§ **Exercise prompt**: Word for word, transcribe all the entries shown below.

---- Material for this exercise

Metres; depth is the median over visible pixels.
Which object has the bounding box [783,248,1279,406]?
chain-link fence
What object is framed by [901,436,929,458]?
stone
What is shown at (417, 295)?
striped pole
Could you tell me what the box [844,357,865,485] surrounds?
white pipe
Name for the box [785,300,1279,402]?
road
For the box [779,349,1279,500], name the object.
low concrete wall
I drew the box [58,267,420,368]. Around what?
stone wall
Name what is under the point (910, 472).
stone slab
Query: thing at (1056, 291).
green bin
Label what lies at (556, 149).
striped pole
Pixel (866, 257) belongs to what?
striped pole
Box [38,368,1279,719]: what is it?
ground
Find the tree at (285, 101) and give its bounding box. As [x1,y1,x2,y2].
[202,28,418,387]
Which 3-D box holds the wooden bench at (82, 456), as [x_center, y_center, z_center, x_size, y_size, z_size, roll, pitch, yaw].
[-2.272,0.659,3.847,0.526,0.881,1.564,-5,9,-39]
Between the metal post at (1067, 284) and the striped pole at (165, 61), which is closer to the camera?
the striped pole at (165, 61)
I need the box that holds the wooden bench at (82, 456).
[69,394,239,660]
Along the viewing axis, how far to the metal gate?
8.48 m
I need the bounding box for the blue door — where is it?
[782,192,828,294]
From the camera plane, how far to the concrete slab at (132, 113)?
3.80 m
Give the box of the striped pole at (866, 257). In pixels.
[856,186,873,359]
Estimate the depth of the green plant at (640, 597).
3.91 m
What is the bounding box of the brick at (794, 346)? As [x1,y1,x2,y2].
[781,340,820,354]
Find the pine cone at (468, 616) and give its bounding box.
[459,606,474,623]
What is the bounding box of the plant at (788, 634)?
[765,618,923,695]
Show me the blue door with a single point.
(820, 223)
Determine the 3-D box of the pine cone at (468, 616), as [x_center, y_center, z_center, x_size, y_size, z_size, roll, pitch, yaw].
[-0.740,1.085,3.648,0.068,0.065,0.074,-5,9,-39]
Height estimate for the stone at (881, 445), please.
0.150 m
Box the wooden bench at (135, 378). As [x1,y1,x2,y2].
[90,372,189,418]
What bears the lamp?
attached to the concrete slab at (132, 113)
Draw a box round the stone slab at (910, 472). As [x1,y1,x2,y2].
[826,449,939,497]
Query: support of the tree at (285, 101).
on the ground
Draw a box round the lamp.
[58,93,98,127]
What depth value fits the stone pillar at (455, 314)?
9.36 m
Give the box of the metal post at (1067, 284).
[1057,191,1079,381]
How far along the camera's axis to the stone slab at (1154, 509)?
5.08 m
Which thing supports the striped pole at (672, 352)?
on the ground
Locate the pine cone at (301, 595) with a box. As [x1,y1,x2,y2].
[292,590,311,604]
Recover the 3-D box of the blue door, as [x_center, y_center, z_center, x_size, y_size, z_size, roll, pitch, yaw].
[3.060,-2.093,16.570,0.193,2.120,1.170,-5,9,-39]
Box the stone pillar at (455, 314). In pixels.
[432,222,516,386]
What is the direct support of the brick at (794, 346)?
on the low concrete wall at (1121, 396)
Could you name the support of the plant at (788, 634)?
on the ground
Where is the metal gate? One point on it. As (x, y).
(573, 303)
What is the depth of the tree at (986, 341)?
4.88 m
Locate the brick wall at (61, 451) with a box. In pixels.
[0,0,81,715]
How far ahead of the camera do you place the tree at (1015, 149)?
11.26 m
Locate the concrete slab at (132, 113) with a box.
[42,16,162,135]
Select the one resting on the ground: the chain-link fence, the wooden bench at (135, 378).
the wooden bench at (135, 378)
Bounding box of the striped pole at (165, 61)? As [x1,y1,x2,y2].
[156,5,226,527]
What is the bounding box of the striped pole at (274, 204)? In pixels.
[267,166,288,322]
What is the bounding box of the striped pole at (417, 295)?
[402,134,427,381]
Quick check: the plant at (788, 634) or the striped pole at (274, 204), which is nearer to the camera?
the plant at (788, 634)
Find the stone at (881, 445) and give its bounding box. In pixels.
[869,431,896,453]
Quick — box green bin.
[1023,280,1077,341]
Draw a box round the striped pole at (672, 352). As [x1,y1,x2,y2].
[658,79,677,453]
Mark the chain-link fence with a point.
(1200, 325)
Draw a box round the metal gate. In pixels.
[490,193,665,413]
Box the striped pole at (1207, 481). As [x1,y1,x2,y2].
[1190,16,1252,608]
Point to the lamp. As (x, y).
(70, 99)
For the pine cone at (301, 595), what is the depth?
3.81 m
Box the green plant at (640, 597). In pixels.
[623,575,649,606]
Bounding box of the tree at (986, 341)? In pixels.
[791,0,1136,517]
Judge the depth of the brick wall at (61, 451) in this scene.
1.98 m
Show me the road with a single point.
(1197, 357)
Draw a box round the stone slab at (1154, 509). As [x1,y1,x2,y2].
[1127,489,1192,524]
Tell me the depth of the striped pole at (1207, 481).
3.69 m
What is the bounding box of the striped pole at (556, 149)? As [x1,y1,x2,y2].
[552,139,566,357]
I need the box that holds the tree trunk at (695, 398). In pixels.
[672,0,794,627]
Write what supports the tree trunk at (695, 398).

--------

§ **Response to the task**:
Metres; depth is the median over visible pixels.
Which object has the bounding box [783,248,1279,406]?
chain-link fence
What object is framed by [901,436,929,458]?
stone
What is shown at (417, 295)?
striped pole
Could you tell me what the box [844,357,865,485] surrounds?
white pipe
Name for the box [785,300,1279,402]?
road
For the box [779,349,1279,500], name the object.
low concrete wall
I drew the box [58,267,420,368]. Around what?
stone wall
Name what is under the point (910, 472).
stone slab
Query: thing at (1056, 291).
green bin
Label what lies at (556, 149).
striped pole
Pixel (866, 257) belongs to what?
striped pole
Box [38,368,1279,719]: what is it?
ground
Find the tree at (285, 101) and give its bounding box. As [x1,y1,x2,y2].
[202,28,418,387]
Which 3-D box holds the wooden bench at (82, 456), as [x_center, y_center, z_center, x_size, y_size, z_size, roll, pitch, yaw].
[-2.272,0.659,3.847,0.526,0.881,1.564,-5,9,-39]
Between the metal post at (1067, 284) and the striped pole at (165, 61), which is closer to the camera?
the striped pole at (165, 61)
I need the box that holds the wooden bench at (82, 456).
[69,394,239,660]
Along the viewing axis, how far to the metal gate?
8.48 m
I need the bounding box for the blue door — where is it?
[782,192,828,294]
From the camera plane, how far to the concrete slab at (132, 113)?
3.80 m
Give the box of the striped pole at (866, 257). In pixels.
[856,186,873,359]
Estimate the depth of the green plant at (640, 597).
3.91 m
What is the bounding box of the brick at (794, 346)? As [x1,y1,x2,y2].
[781,340,820,354]
Find the pine cone at (468, 616) and give its bounding box.
[459,606,474,623]
What is the bounding box of the plant at (788, 634)?
[765,618,923,695]
Show me the blue door with a single point.
(820, 223)
Determine the 3-D box of the pine cone at (468, 616), as [x_center, y_center, z_center, x_size, y_size, z_size, roll, pitch, yaw].
[-0.740,1.085,3.648,0.068,0.065,0.074,-5,9,-39]
Height estimate for the stone at (881, 445), please.
0.150 m
Box the wooden bench at (135, 378). As [x1,y1,x2,y2].
[90,372,189,418]
What bears the lamp?
attached to the concrete slab at (132, 113)
Draw a box round the stone slab at (910, 472). As [x1,y1,x2,y2].
[826,449,939,497]
Query: support of the tree at (285, 101).
on the ground
Draw a box round the lamp.
[58,93,98,127]
What depth value fits the stone pillar at (455, 314)?
9.36 m
Give the box of the metal post at (1067, 284).
[1057,191,1079,381]
How far along the camera's axis to the stone slab at (1154, 509)?
5.08 m
Which thing supports the striped pole at (672, 352)?
on the ground
Locate the pine cone at (301, 595) with a box. As [x1,y1,x2,y2].
[292,590,311,604]
Recover the 3-D box of the blue door, as [x_center, y_center, z_center, x_size, y_size, z_size, roll, pitch, yaw].
[3.060,-2.093,16.570,0.193,2.120,1.170,-5,9,-39]
Box the stone pillar at (455, 314). In pixels.
[432,222,516,386]
What is the direct support of the brick at (794, 346)?
on the low concrete wall at (1121, 396)
Could you name the support of the plant at (788, 634)?
on the ground
Where is the metal gate? One point on it. As (x, y).
(573, 303)
What is the depth of the tree at (986, 341)?
4.88 m
Locate the brick wall at (61, 451) with a box. In pixels.
[0,0,81,715]
How far ahead of the camera do you place the tree at (1015, 149)?
11.26 m
Locate the concrete slab at (132, 113) with a box.
[42,16,162,135]
Select the one resting on the ground: the chain-link fence, the wooden bench at (135, 378).
the wooden bench at (135, 378)
Bounding box of the striped pole at (165, 61)? As [x1,y1,x2,y2].
[156,5,226,527]
What is the bounding box of the striped pole at (274, 204)? In pixels.
[267,166,288,322]
What is the bounding box of the striped pole at (417, 295)?
[402,134,427,381]
Quick check: the plant at (788, 634) or the striped pole at (274, 204), which is nearer to the camera?
the plant at (788, 634)
Find the stone at (881, 445) and give its bounding box. In pixels.
[869,431,896,453]
Quick — box green bin.
[1023,280,1077,341]
Draw a box round the striped pole at (672, 352). As [x1,y1,x2,y2].
[658,79,677,453]
Mark the chain-link fence with a point.
(1200, 325)
Draw a box round the metal gate. In pixels.
[490,193,665,413]
Box the striped pole at (1207, 481). As [x1,y1,x2,y2].
[1190,16,1252,608]
Point to the lamp. As (x, y).
(70, 99)
For the pine cone at (301, 595), what is the depth?
3.81 m
Box the green plant at (640, 597). In pixels.
[623,575,649,606]
Bounding box of the tree at (986, 341)? In pixels.
[791,0,1136,517]
Judge the depth of the brick wall at (61, 451) in this scene.
1.98 m
Show me the road with a single point.
(1197, 357)
Draw a box round the stone slab at (1154, 509). As [x1,y1,x2,y2].
[1127,489,1192,524]
Tell me the depth of the striped pole at (1207, 481).
3.69 m
What is the bounding box of the striped pole at (556, 149)? As [x1,y1,x2,y2].
[552,139,566,357]
I need the box that holds the tree trunk at (695, 398). In pixels.
[672,0,794,627]
Write what supports the tree trunk at (695, 398).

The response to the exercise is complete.